How We Architect Apps for Acquisition Day
When Verb acquired LyveCom, they inherited a codebase designed for due diligence. Here's how we build for exit from Day 1.
Core Concept
Most startups code like they’ll run the company forever. Then acquisition talks start, and due diligence reveals:
- Spaghetti code (impossible to onboard new team)
- No documentation (tribal knowledge)
- Hardcoded secrets (in Git history!)
- No tests (QA is manual)
The buyer walks away.
When we architect ventures, we assume Day 1 is the last day before acquisition due diligence starts.
The Constraint
What acquirers look for in technical due diligence:
1. Code Quality
- Clean architecture: Can their team understand it?
- Test coverage: Can they deploy without breaking it?
- Documentation: Can they onboard without calling you?
2. Scalability
- Infrastructure: Can it handle 10x growth?
- Database design: Proper indexes, no N+1 queries?
- Security: Penetration test results, audit logs?
3. Ownership & Licensing
- Open source dependencies: Any GPL contamination?
- API keys: Are they rotatable?
- Data sovereignty: GDPR compliant?
One red flag = 30% haircut on valuation.
The Solution
We build with “Acquisition Architecture” from Day 1.
The Checklist:
1. Code Organization
/project
├─ README.md # How to run it locally
├─ ARCHITECTURE.md # Why we made key decisions
├─ docs/
│ ├─ setup.md # Onboarding guide
│ ├─ deployment.md # How to deploy
│ └─ api.md # API documentation
├─ tests/
│ ├─ unit/
│ ├─ integration/
│ └─ e2e/
└─ src/
├─ features/ # Feature-first (not layer-first)
└─ shared/
Why this matters: Acquirer’s tech team can understand the codebase in 2 hours.
2. Secrets Management
Never hardcode:
// ❌ BAD
const apiKey = "sk_live_abc123";
// ✅ GOOD
const apiKey = process.env.STRIPE_API_KEY;
We use:
.env.example(checked into Git).env(never checked in)- Supabase Vault (for production secrets)
Why this matters: Acquirer can rotate all keys on Day 1 of ownership.
3. Database Migrations
All schema changes as versioned .sql files:
supabase/migrations/
├─ 20260101_create_users.sql
├─ 20260115_add_payments.sql
└─ 20260201_add_indexes.sql
Why this matters: Acquirer can see exactly how the database evolved.
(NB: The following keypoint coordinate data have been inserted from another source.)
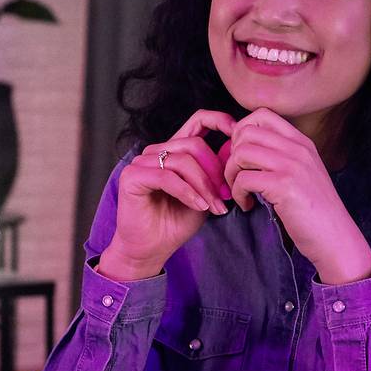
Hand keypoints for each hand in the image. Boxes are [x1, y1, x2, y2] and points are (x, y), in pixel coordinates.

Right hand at [96, 110, 237, 281]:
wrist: (151, 250)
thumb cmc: (175, 223)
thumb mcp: (205, 196)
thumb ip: (216, 175)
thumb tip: (236, 153)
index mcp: (173, 151)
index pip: (197, 121)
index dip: (219, 121)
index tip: (238, 133)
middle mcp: (156, 152)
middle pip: (194, 145)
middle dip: (215, 171)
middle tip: (224, 196)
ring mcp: (142, 162)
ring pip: (183, 161)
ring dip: (203, 185)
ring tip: (213, 206)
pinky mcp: (132, 176)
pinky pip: (168, 177)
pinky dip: (188, 192)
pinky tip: (199, 206)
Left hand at [220, 110, 370, 284]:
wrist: (335, 238)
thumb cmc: (315, 212)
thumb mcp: (303, 173)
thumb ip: (282, 157)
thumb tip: (245, 148)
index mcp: (301, 142)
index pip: (262, 114)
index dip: (242, 132)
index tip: (242, 157)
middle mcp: (297, 148)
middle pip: (246, 131)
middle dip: (231, 154)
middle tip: (236, 176)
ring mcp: (292, 165)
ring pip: (241, 153)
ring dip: (231, 174)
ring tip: (240, 191)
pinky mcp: (284, 186)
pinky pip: (243, 179)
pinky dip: (237, 194)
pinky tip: (247, 205)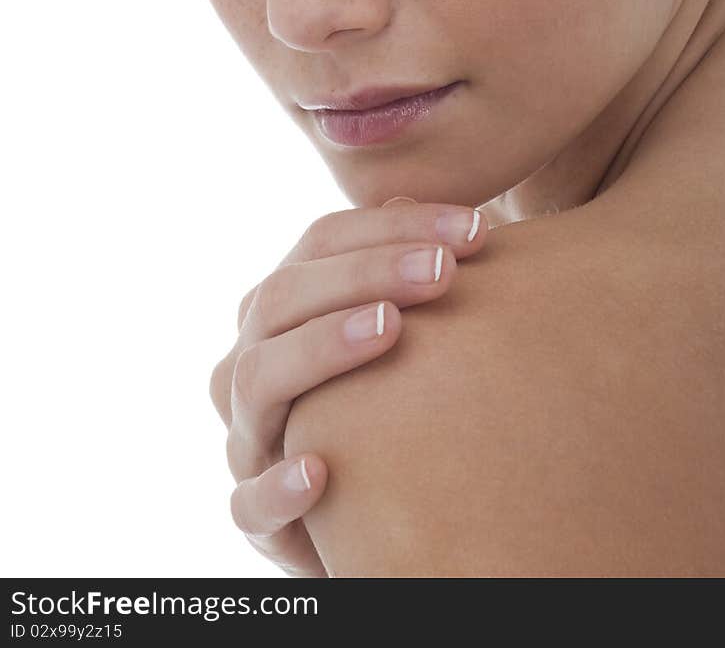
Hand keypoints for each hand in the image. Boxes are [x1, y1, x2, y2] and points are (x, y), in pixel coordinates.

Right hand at [208, 197, 486, 575]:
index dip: (396, 226)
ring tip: (390, 328)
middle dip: (368, 271)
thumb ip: (399, 275)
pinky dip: (279, 486)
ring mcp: (247, 437)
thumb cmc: (378, 407)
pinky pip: (248, 504)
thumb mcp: (385, 334)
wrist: (352, 517)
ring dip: (324, 345)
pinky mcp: (256, 518)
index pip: (320, 242)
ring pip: (258, 378)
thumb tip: (432, 207)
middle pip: (284, 295)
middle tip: (443, 269)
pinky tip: (321, 470)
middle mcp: (251, 361)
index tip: (476, 229)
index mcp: (280, 308)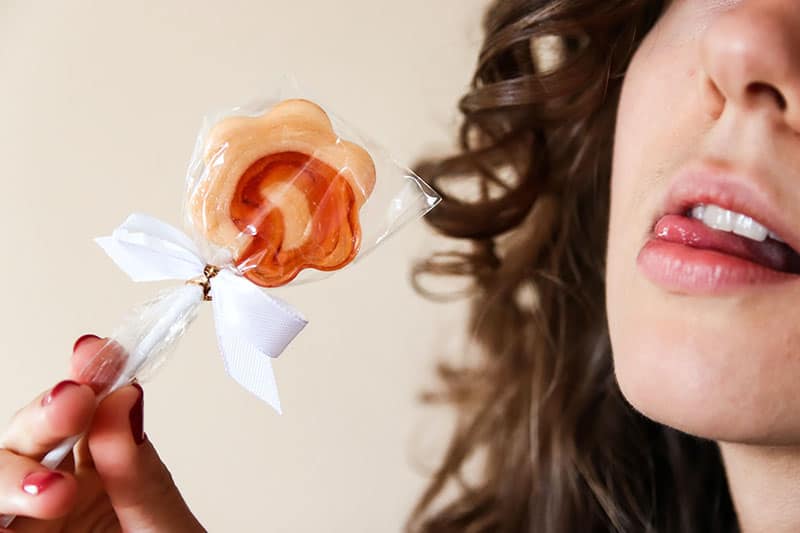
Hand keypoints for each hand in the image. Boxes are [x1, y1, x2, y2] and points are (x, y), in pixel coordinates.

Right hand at [0, 335, 205, 531]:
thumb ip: (139, 469)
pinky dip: (0, 512)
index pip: (88, 410)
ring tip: (54, 490)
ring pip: (2, 472)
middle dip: (44, 414)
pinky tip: (16, 515)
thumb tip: (123, 395)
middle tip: (73, 404)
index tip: (97, 352)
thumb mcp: (163, 519)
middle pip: (31, 435)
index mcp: (107, 468)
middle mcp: (63, 488)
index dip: (89, 375)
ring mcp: (35, 519)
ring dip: (13, 472)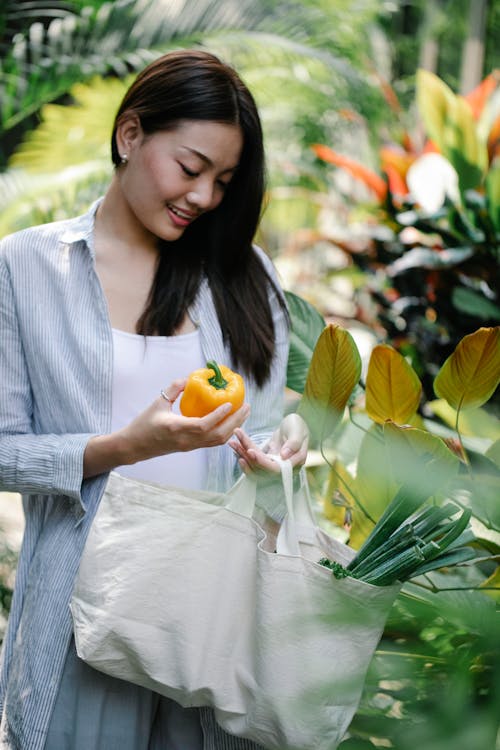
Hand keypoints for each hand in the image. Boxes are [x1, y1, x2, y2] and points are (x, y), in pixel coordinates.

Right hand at [121, 380, 250, 461]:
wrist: (135, 446)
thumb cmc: (144, 424)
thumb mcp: (157, 402)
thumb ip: (173, 389)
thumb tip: (190, 378)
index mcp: (177, 428)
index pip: (203, 425)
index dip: (219, 415)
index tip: (231, 403)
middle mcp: (186, 440)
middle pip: (217, 435)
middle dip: (235, 421)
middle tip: (246, 406)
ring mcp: (190, 446)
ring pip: (218, 441)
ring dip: (234, 427)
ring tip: (243, 413)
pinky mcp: (191, 448)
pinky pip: (213, 442)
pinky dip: (226, 432)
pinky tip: (232, 422)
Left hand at [229, 413, 308, 477]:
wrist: (293, 425)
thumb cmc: (298, 426)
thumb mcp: (298, 431)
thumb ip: (294, 443)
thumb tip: (284, 455)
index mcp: (294, 464)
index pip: (275, 468)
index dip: (261, 462)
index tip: (250, 451)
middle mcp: (282, 469)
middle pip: (261, 467)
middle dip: (247, 455)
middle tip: (235, 440)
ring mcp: (272, 466)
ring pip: (254, 464)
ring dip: (241, 454)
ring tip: (232, 441)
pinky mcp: (264, 462)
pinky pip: (251, 460)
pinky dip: (242, 453)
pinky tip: (234, 445)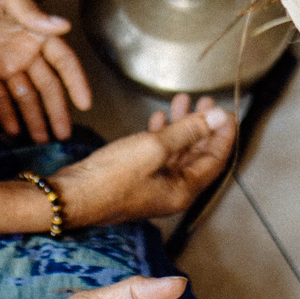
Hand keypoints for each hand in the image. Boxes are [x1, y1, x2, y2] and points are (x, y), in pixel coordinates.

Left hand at [0, 0, 92, 141]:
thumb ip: (32, 13)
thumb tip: (65, 26)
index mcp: (34, 29)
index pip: (62, 60)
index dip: (75, 81)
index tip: (85, 104)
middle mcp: (22, 49)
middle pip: (45, 84)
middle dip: (56, 109)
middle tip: (64, 134)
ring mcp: (1, 61)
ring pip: (23, 95)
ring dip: (34, 116)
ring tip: (43, 140)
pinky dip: (6, 114)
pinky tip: (14, 131)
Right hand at [50, 95, 235, 225]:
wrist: (72, 197)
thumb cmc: (111, 178)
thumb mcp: (155, 148)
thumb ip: (188, 131)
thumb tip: (217, 117)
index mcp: (184, 190)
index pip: (216, 159)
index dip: (224, 133)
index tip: (227, 110)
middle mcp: (173, 191)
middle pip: (198, 155)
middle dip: (203, 125)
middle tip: (205, 101)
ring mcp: (154, 186)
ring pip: (178, 152)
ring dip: (182, 126)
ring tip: (182, 100)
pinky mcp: (137, 179)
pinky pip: (159, 155)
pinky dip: (162, 135)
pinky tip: (159, 118)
No surprises.
4. Test Coverage
Minimum 70% coverage:
- Unit tests for business logic
- Integration tests for API
- E2E tests for critical flows
Why this matters: Acquirer’s team can deploy without fear.
5. Observability
Production monitoring:
- Sentry (error tracking)
- Grafana (metrics)
- Postgres slow query log
Why this matters: Shows you’re serious about uptime.
The Example: LyveCom → Verb Acquisition
What made the deal close:
- Clean codebase: Verb’s team onboarded in 3 days (vs 3 months typical)
- Full test suite: 82% coverage (gave them confidence)
- Documented APIs: Every endpoint had OpenAPI spec
- Infrastructure as Code: Terraform configs (they deployed to their AWS)
- Security audit: Passed pen test with zero critical issues
Result: $12M acquisition with 90% cash (not stock).
What would have killed the deal:
- Hardcoded AWS keys in Git history (they found this in another target and walked)
- No tests (means 6 months of QA before they trust it)
- Undocumented “magic” code (technical founder leaving is a risk)
The Trade-Off
What you lose:
- “Move fast, break things” freedom
- Ability to hack together prototypes
What you gain:
- Higher valuation (clean code = less risk)
- Faster M&A process (due diligence in 2 weeks, not 3 months)
- Multiple acquisition offers (strategic + financial buyers)
The Founder Truth
Two companies with identical revenue:
Company A:
- $5M ARR
- Spaghetti code
- No tests
- Valuation: $10M (2x revenue)
Company B:
- $5M ARR
- Clean architecture
- 80% test coverage
- Documentation
- Valuation: $25M (5x revenue)
The difference: $15M.
Why? Acquirers pay for transferable assets, not tribal knowledge.
The Playbook
From Day 1:
- Write
README.md(assume you quit tomorrow) - Document every architectural decision (
docs/adr/) - Write tests (not later, now)
- Use environment variables (never hardcode)
- Version database schema (
.sqlmigrations) - Monitor production (Sentry, Grafana)
The cost: 20% slower iteration speed.
The return: 2-3x higher exit valuation.
The First Principle: Code for the engineer who inherits your system, not for yourself. That engineer might work for the company that acquires you for $10M.